TE(R)ÇA COM CYL GALLINDO: 5 POEMAS DO LIVRO "20 POEMAS ESCOLHIDOS"


SENHORA ROSEIRA

O chão onde te plantas, Senhora Roseira,
                                          me agrada.
Tua raiz-matriz, Senhora Roseira,
                                          me agrada.
Teu caule-madeira, Senhora Roseira,
                                          me agrada.
Tua folha-outoneira, Senhora Roseira,
                                          me agrada.
Teu espinho-garra, Senhora Roseira,
                                          me agrada.

Mas tua rosa...
                                            insolente,
com ar de quem usa o máximo da beleza, 
acima de tudo perfumada... Senhora Roseira,
                                      me assombra:
diz-me ela que nenhum homem é maior 
do que a leve
                         queda
                                               de uma pétala.

Fortaleza, 72
NOTA - Vertido para o francês pela Prof` Nilda Pessoa, para o livro Poésie du Brésil - Org. Locardes Sarmento - Paris, 97

UM HOMEM QUE DORME EM NEDERLAND

À Marianne Bruijins

Estou dormindo em Beatrixstraat, 18 
Neuw Loosdrecht - Nederland.
Milhares de botas
de centenas de países
passam
           por
                cima
                        do
                            meu
                                   sono
e reivindicam de mim a nacionalidade.

Gritam ate que eu acorde, 
que sou brasileiro.

Mas eu continuo dormindo
                        (indiferente) 
porque o homem que dorme 
não tem nacionalidade.

E o meu sono pesado
na balança de São Miguel
tem o mesmo peso do sorriso, 
do choro, da fome, da dor
                       e do amor
                       de todos os pés
que não passam por cima
                    do meu sono
e conduzem a fragilidade
                      da criança que sou
nos caminhos do Mundo.

Recife, janeiro 1972

CINCO CHAGAS

Cinco chagas prostram-te no chão 
e teu espírito leve evaporou
porque da Paz o homem duvidou.

Que estrutura arcaica te gerou 
que permitiu assim teu passamento 
nessa Jerusalém feita a cimento?

É que rasgou, a voz da tua guitarra, 
a farsa do poder que faz a guerra 
sem plantar um só corpo sob a terra.

Calaram-te John (Emanuel) Lennon 
mas teu silêncio, neste momento,
faz o mundo repleto de argumento.

Brasília-DF; 1980

STOP - PAROU A VIDA

Para Carlos Drummond de Andrade

Choro copiosamente por um homem 
mas sei que é um choro cego, surdo e mudo, 
e com os olhos secos.
Portanto, é um gesto camuflado:
nunca poderá ser visto,
como nunca se vê nada
por dentro de um homem.

Todas as palavras
que possa dizer para ele
                   ou sobre ele
serão engolidas pela morte.

Não manifesto qualquer reação, 
porque, semelhante a este homem, 
mas de esquife infinitamente menor, 
estou estático, como um carro velho, 
e sou igualmente inútil
                                   perante a vida.


Brasília-DF, 1987

INFÂNCIA RETIDA

Para Lília Gondim

Limitaram teu corpo com cal e pedra, 
quando ainda do teu seio brotava infância, 
mas não te destruíram. E no espaço, além, 
pelo fio das horas tu tecias
tua imagem, mais que verde, de esperança.

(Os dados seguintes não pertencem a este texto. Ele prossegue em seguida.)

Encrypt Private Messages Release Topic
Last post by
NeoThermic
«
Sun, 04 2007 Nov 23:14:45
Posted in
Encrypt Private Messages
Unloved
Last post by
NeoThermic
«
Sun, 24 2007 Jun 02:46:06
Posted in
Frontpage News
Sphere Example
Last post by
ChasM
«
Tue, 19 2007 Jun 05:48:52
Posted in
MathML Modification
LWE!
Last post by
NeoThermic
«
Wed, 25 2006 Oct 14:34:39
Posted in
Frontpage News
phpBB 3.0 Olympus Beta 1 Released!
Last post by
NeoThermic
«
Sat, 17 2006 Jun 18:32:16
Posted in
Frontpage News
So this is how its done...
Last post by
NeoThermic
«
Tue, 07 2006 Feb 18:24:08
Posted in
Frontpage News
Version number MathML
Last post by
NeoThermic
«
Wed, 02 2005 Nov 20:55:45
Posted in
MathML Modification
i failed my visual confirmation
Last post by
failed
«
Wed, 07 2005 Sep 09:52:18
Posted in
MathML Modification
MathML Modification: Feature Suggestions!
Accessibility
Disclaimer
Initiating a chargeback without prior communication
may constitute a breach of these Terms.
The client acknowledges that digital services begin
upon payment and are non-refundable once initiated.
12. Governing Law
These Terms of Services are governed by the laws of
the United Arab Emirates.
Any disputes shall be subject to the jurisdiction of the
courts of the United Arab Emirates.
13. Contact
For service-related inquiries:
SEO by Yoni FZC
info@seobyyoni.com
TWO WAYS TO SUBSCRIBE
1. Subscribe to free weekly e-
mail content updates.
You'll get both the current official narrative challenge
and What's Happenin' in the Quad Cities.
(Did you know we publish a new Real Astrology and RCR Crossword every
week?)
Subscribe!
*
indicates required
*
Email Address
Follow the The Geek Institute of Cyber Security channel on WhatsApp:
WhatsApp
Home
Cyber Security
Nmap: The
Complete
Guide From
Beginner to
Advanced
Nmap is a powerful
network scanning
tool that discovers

Esta imagem de mansinho se espalhou, 
mais forte e mais bela no meu sangue, 
e nas tarde de outono, com teu nome, 
distraía a primavera quase exangue.

Não se rendam jamais à pedra e à cal,
que argamassa se faz, cumprindo horrores. 
Cantemos o outono e a primavera,
que são feitos de cantos e de amores.
Vês que num peito, às vezes, comprimido, 
entre algozes e angústias brotam flores.